Nessa obra, ele também chega aos tempos de hoje. Ele já estava há alguns anos a escrever, em posição afim à de Paolo Rossi, que "enquanto emissor de normas, o Estado-Nação foi substituído por uma multiplicidade de polos reguladores, cada vez mais informais, dinâmicos e menos favoráveis a soluções que acomodassem entre si os diversos direitos" (Pluralismo jurídico e direito democrático), o que gera diversos desafios, que o direito internacional ou o que se possa chamar de direito cosmopolita não estão ainda a resolver.
No entanto, ele era otimista e sustentava que "O mundo global não é portador apenas dos valores do mercado internacional.
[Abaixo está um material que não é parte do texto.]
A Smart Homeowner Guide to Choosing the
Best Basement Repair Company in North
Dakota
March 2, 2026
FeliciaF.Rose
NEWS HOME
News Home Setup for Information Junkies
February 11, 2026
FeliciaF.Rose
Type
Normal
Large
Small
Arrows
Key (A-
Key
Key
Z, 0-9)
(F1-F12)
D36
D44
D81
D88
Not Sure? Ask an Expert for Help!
Povoam-no também milhares de organizações não-governamentais, comprometidas noutros interesses e portadoras de outros valores, não raramente incompatíveis ou mesmo reactivos a essa globalização apenas económica" (O caleidoscópio do Direito: O Direito e a Justiça nos dias e no mundo de hoje).

Na época em que editei uma revista de teoria do direito, quis, naturalmente, entrevistar Hespanha. Nunca havia entrado em contato com ele, porém o grande historiador respondeu ao e-mail deste professor obscuro no dia seguinte; encaminhei-lhe as perguntas e, em menos de 24 horas, ele já havia enviado as respostas! Cedeu-me também a foto ao lado.
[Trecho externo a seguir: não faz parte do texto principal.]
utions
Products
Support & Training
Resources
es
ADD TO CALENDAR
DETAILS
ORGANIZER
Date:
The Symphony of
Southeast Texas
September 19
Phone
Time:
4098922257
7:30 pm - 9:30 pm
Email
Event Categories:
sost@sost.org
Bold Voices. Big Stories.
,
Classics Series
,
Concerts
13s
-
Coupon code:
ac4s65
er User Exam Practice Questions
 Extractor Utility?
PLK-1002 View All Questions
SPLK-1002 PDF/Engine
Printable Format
Era o ano de 2008. Escolhi uma das frases que formulou para intitular a entrevista, "Os juristas mais característicos fazem parte do problema e não da solução". Obviamente, eu só poderia concordar com essa posição. Ele também, com extrema gentileza, me ofereceu para publicar um artigo seu com André Ventura, "Cultura jurídica académica no período do 'Estado Novo'", depois recolhido em livro.
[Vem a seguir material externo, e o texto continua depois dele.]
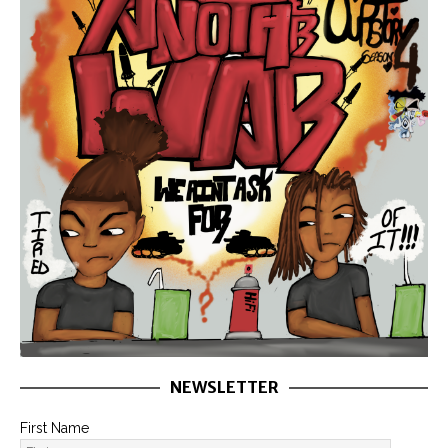
NEWSLETTER
First Name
Para terminar esta breve nota de agradecimento pela obra que nos deixou, transcrevo um trecho do Guiando a mão invisível, que dedico àquele que, no momento que escrevo, ainda encabeça o ministério da justiça da gestão que ainda está em poder no governo federal, para que o ex-juiz, quem sabe, se atualize, ao menos para os padrões do século citado:
Presentes estão, também, anteriores preocupações de redução do poder corporativo dos juristas [...] Nos finais do século XVIII, a linha de orientação era simplificar o processo, aproximando-o, progressivamente, do "processo natural", e diminuir a arbitrariedade dos juízes, reduzindo os seus poderes de livre estabelecimento e valoração dos factos, cerceando o seu arbítrio interpretativo e vedando-lhe todos os comportamentos abusivos, desleais e violentos em relação às partes, nomeadamente, em relação aos réus, em processo criminal [...]
P.S..: Sobre o ainda ministro, não sei se suas competências linguísticas permitirão que entenda o texto, tendo em vista que, depois de tantos anos, ainda não aprendeu a escrever nem mesmo o nome da antiga profissão.